My second, not unrelated question, is how representative the narratives being told are. We, inevitably, can only learn about those women for whom there is a substantive record (probably a written one), the more the better. It was noticeable that a few names turned up in several talks but will those women who don’t get onto Trowelblazers or Psychology’s Feminist Voices, for instance, vanish even more effectively because researchers will turn to these collections and not look elsewhere? It is the standard ‘only look under the lamp post’ problem but the more information that is readily available, the more the rest will be in danger of disappearing.

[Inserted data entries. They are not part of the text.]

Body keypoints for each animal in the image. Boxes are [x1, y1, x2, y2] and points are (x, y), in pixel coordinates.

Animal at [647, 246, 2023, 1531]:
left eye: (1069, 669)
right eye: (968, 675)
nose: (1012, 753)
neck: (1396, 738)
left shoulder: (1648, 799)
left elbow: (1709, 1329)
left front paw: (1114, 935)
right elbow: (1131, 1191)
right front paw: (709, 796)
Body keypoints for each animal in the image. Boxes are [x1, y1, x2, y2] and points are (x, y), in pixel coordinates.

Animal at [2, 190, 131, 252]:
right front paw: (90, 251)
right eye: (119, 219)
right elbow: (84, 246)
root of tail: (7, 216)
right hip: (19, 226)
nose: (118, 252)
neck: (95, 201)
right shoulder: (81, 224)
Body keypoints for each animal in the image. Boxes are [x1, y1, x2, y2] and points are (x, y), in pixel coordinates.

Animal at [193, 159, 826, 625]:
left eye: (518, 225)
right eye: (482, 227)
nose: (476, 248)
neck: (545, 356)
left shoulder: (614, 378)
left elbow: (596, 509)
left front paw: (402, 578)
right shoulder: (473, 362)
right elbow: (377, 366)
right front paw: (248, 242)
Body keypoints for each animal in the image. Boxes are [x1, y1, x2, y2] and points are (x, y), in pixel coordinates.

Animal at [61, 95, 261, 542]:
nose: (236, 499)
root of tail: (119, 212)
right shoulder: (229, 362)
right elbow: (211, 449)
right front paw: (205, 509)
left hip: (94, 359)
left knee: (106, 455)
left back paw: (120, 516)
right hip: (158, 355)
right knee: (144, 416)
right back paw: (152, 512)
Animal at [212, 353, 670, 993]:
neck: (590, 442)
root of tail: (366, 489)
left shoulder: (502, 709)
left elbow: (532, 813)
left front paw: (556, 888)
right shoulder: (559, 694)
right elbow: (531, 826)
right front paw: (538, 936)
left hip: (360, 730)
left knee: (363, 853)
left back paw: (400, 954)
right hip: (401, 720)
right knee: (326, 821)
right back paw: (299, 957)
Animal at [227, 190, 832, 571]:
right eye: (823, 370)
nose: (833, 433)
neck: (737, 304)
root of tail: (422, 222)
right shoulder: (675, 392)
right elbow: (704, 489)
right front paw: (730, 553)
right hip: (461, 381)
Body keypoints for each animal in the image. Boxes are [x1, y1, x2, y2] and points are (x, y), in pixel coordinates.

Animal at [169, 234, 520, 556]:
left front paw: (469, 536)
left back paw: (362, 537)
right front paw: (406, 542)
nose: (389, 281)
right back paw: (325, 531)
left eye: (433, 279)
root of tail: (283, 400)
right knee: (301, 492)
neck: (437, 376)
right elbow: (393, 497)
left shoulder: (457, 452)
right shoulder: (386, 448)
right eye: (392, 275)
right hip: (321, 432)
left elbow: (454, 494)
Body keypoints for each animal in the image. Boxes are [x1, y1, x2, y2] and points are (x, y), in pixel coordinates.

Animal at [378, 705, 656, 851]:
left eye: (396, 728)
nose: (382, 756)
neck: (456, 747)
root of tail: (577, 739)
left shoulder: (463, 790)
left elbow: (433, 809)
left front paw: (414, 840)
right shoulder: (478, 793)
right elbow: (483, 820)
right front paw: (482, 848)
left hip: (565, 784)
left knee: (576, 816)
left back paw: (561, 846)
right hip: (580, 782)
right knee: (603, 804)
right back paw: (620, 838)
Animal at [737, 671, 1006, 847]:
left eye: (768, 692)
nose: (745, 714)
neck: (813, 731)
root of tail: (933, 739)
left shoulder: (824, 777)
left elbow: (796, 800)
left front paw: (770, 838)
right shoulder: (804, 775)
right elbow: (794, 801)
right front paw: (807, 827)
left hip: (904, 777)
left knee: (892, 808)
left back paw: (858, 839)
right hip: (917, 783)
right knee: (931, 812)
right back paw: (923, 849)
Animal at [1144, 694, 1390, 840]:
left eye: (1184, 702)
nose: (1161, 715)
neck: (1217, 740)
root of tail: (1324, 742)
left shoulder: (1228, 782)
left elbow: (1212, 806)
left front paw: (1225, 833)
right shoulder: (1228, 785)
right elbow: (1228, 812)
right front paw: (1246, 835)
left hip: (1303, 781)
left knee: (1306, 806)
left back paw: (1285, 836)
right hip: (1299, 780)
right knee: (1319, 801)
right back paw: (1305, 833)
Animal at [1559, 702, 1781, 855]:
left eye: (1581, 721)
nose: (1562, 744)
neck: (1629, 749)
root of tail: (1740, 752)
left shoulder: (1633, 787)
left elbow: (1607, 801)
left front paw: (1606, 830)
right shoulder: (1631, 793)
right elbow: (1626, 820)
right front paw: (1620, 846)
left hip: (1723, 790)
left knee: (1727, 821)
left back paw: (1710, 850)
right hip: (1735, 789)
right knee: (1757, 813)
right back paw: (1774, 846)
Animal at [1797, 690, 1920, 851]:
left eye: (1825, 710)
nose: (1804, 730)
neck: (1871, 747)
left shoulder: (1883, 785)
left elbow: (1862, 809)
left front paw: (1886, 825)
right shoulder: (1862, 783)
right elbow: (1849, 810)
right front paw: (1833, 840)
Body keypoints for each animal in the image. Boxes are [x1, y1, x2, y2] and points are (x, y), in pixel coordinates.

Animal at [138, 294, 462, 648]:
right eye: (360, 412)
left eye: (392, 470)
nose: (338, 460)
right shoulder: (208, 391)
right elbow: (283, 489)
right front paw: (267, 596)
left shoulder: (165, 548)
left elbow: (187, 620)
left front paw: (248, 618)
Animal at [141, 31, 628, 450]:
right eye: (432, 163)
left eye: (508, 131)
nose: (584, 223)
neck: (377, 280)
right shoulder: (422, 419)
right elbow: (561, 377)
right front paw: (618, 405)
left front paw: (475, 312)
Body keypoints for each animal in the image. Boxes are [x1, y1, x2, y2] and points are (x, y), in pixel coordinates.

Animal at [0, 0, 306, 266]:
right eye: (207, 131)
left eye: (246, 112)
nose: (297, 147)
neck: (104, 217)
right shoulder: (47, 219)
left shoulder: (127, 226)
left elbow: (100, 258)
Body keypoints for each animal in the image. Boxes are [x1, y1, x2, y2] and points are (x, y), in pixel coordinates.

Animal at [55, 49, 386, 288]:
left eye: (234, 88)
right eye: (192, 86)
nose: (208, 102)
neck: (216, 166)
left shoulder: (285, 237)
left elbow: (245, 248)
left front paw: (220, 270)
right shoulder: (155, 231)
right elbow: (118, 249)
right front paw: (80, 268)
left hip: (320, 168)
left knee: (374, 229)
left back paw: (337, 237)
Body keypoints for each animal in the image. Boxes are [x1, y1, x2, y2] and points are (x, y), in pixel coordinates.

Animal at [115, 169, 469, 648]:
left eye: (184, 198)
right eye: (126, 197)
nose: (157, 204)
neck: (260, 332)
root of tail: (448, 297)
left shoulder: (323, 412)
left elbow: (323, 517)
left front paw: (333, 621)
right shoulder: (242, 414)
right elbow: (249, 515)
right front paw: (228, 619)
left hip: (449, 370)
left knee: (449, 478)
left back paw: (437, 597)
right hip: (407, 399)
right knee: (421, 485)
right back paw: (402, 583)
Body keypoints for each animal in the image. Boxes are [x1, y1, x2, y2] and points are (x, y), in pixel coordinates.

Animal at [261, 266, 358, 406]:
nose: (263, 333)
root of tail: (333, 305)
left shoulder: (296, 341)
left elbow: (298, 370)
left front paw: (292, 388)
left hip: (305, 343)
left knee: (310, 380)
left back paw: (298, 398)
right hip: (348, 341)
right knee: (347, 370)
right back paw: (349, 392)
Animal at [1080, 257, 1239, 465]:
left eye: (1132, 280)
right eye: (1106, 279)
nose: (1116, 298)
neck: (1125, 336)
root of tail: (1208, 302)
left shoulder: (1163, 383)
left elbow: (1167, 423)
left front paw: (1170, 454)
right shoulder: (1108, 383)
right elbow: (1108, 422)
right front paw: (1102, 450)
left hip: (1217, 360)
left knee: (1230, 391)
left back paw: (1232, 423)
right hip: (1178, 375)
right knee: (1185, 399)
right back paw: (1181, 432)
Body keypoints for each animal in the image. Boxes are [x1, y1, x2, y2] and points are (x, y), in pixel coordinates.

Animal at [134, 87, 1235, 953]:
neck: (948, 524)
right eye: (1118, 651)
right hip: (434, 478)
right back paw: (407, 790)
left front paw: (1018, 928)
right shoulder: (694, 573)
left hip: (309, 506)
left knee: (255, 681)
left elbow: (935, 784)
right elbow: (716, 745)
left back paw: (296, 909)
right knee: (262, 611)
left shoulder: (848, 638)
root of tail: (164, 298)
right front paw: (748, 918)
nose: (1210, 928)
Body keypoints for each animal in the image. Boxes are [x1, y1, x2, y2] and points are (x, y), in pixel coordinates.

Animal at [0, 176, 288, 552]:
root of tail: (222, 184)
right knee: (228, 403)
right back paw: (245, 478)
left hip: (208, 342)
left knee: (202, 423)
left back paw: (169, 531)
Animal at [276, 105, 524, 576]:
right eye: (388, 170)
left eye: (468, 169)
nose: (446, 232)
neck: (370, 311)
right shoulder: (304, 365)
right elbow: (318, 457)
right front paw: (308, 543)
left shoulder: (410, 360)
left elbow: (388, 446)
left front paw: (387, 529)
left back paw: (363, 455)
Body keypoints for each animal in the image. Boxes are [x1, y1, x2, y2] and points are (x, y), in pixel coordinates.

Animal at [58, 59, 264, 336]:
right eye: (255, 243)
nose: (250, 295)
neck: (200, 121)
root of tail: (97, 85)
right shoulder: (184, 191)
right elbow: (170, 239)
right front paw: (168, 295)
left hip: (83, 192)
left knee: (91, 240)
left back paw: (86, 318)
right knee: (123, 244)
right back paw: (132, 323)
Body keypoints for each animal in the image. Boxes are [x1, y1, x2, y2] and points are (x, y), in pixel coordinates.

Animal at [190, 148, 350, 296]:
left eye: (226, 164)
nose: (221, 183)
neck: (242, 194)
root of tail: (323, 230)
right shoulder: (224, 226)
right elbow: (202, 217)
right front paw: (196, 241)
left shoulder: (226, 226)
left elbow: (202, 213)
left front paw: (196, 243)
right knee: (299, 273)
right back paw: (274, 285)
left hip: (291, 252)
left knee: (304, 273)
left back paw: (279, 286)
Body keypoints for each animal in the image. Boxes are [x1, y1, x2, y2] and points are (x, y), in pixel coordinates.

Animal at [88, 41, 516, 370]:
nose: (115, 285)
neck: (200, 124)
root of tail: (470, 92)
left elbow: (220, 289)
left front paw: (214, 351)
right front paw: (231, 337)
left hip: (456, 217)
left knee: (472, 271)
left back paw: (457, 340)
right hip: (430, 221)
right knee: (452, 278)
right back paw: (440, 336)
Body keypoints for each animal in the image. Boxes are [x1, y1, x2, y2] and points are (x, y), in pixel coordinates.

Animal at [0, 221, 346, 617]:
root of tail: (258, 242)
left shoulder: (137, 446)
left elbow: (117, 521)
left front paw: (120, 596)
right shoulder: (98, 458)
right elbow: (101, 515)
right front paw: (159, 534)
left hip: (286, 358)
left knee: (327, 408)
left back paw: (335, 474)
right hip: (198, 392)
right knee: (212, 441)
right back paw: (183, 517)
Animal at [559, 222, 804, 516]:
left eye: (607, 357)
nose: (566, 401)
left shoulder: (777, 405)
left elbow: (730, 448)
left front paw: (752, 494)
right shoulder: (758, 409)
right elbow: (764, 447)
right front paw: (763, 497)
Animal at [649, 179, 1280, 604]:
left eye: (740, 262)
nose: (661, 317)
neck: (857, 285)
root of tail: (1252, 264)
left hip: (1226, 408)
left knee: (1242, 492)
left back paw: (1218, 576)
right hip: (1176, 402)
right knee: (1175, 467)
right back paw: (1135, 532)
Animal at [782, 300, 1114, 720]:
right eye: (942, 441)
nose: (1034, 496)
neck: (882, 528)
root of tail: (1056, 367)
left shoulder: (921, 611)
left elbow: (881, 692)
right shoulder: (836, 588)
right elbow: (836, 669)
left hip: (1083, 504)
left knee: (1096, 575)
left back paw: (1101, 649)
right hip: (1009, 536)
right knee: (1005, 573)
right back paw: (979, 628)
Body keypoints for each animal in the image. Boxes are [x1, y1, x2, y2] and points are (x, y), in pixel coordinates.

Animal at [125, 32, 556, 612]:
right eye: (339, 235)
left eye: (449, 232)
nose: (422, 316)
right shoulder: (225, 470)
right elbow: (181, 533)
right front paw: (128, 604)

Why was there such a buzz at the meeting? I suppose because everyone present just wanted to share their knowledge and there was no undercurrent of history being better (or worse) than science. As a scientist I may not use the knowledge I gained within my daily working practice, but I learned some neat stuff. For instance Patricia Fara introduced us to Helen Gwynn-Vaughan , a botanist/ mycologist who was a leader in the WAAC‘s during the first world war, thereby becoming the first woman to obtain a military CBE, and who complained about the absence, indeed the interdiction, of pockets in the uniforms for women. (The standard absence of pockets in women’s clothes still irritates me greatly!). There was the heady and tabloid-worthy story of Hedy Lamarr, a story of sex and beauty, Hollywood, Nazis, music – and patents – which deserves a post of its own. I was reminded more than once that we should not think in terms of heroines in science, because none of them operated simply on their own or could possibly have thought of themselves in the way it is too easy for us, decades or centuries later, to consider them. Ada Lovelace, she of Ada Lovelace Day, was particularly singled out as someone we should avoid thinking of as heroic or indeed as a computer programmer.
But I think the buzz was also because it was in general uplifting to learn about these pioneering women, many of whom had to contend with huge obstacles and negative messages and yet still managed to get serious work done. It is good to reclaim these historic figures and realise there are really quite a lot of them out there, particularly by the early 20th century. I’m not sure they necessarily serve as useful role models for today, but they do serve as intriguing examples of where a bit of bloody-mindedness and determination in the face of opposition can get you.